潜在能力を解放する悟飯と気を解放するセル。

その圧倒的な気にデンジャーズは目を見開いた。

2人は一瞬で背後を取り、デンジャーズの2人を蹴り飛ばすと残った戦士であるベルガモを悟飯が強烈なアッパーで打ち上げ、セルが追い掛けて連続攻撃を喰らわせる。

「そらそらそらそら!!」

そして蹴り飛ばした後に強烈な肘打ちを叩き込んで武舞台に叩き落とす。

「「かーめーはーめー…波ーーーーっ!!!」」

悟飯とセルのダブルかめはめ波を喰らったデンジャーズは纏めて吹き飛ぶ。

それは第2宇宙の脱落と同時である。

「ビッグバン!!」

「かめはめ波ーーーーっ!!」

悟空とベジータも合体技で強引に第4宇宙の術を吹き飛ばしており、第4宇宙も残り2人と、虫の息状態だ。

「第9宇宙、第2宇宙!脱落!よって消滅となります」

「はーい、それじゃあ行くよー」

全王の力で第9宇宙と第2宇宙が消滅し、そして観客席にいた選手も神々も消えた。

「第9宇宙と第2宇宙とやらが消えたか…順調だな孫悟飯よ…」

「…僕はお前みたいに喜ぶ気にはなれない」

「そんな甘ったれたことを言っている余裕などないぞ。
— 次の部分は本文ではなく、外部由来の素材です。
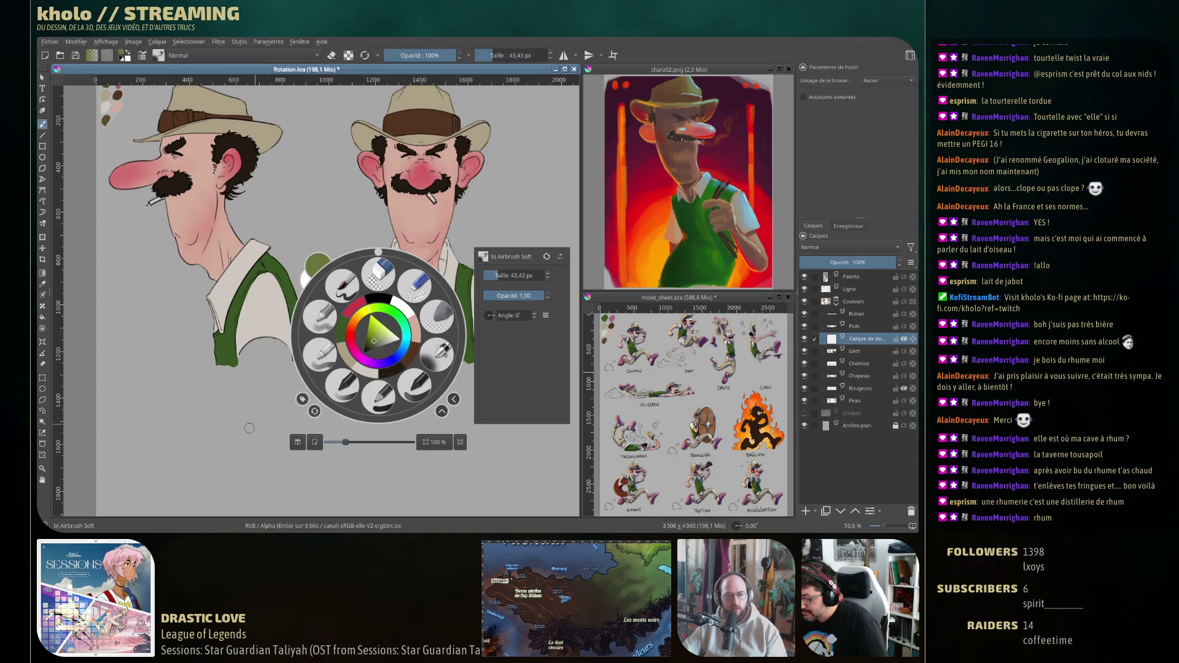
{"action": "left_click_drag", "start_coordinate": [366, 323], "coordinate": [430, 319]}
{"action": "right_click", "coordinate": [357, 329]}
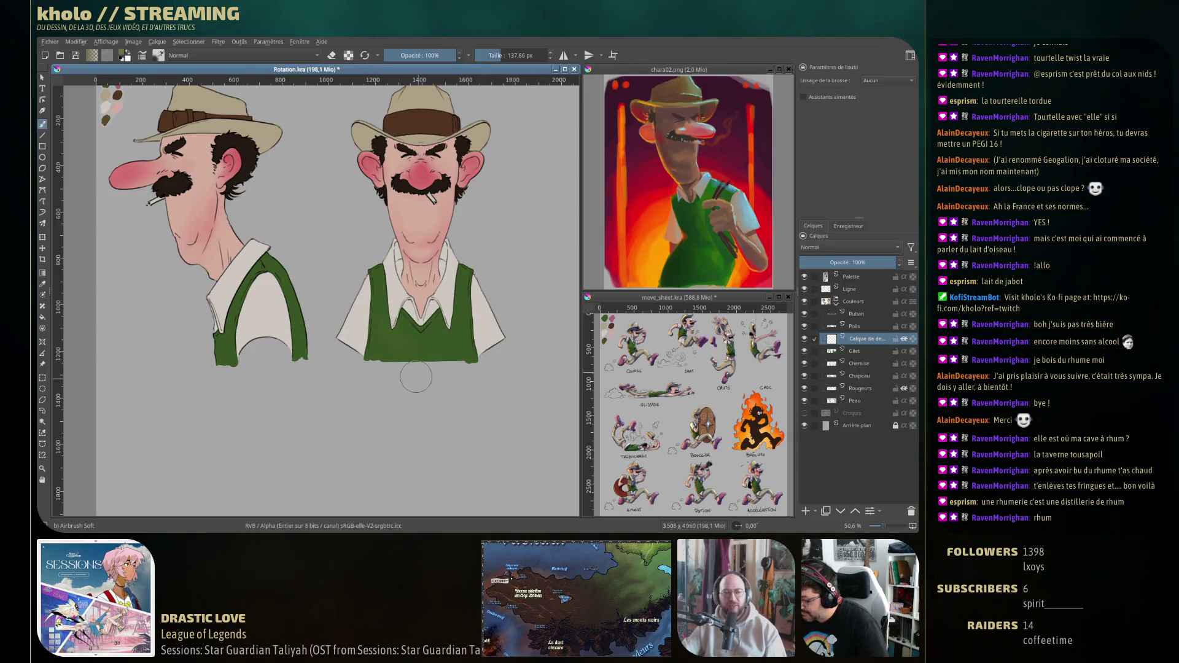
{"action": "mouse_move", "coordinate": [389, 319]}
{"action": "left_mouse_down"}
{"action": "mouse_move", "coordinate": [387, 306]}
{"action": "mouse_move", "coordinate": [458, 347]}
{"action": "left_mouse_up"}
何時までも誰かが助けてくれると思うな…自分の身くらいは自分で守れ」

「そんなことくらい分かっている!!」

一度共闘したと言っても険悪な仲は全く変わらない。

セルは別の選手に目を向け始めた。

「しょ…消滅したのか…第2宇宙と第9宇宙…」

「そうです。宇宙ごと消滅しました。勿論、星も生物も神々でさえ消えています」

「か…神々も…」

ビルスの呟きに大神官が答えると、界王神が絶句する。

「確かに何も無くなっていますね」

ウイスが調べてみたが、第2宇宙も第9宇宙も完全に消滅しているようだ。

「さあ、皆さん。こうしている間にも時間はどんどん無くなっていきます。早く試合を再開して下さい」

「お…おい…第7宇宙!!絶対に…負けるんじゃないぞ!!負けたら破壊するぞーーーっ!!」

「負けたら消滅なんだけどね…」

ビルスの叫びに悟林は小声で呟くのであった。

「「悟林姉ちゃん…」」

「大丈夫だよ、ゴテンクス君は危なくなったみんなを助けてあげて、期待してるよヒーロー」

他の宇宙の選手に挑もうとした時、悟林の前に第11宇宙のナンバーツーとナンバースリーが立ちはだかる。

「これ以上はやらせんぞ!第7宇宙!」

「まずはお前から落としてやるぜ!」

「へえ、結構強そうだね…ウズウズしてきた」

トッポとディスポを相手にすることになった悟林だが、逆に凶悪な笑みを浮かべるのであった。 
 

 
後書き
ゴテンクスの先制攻撃と奇襲により他宇宙が第6、第11宇宙を除いて壊滅状態。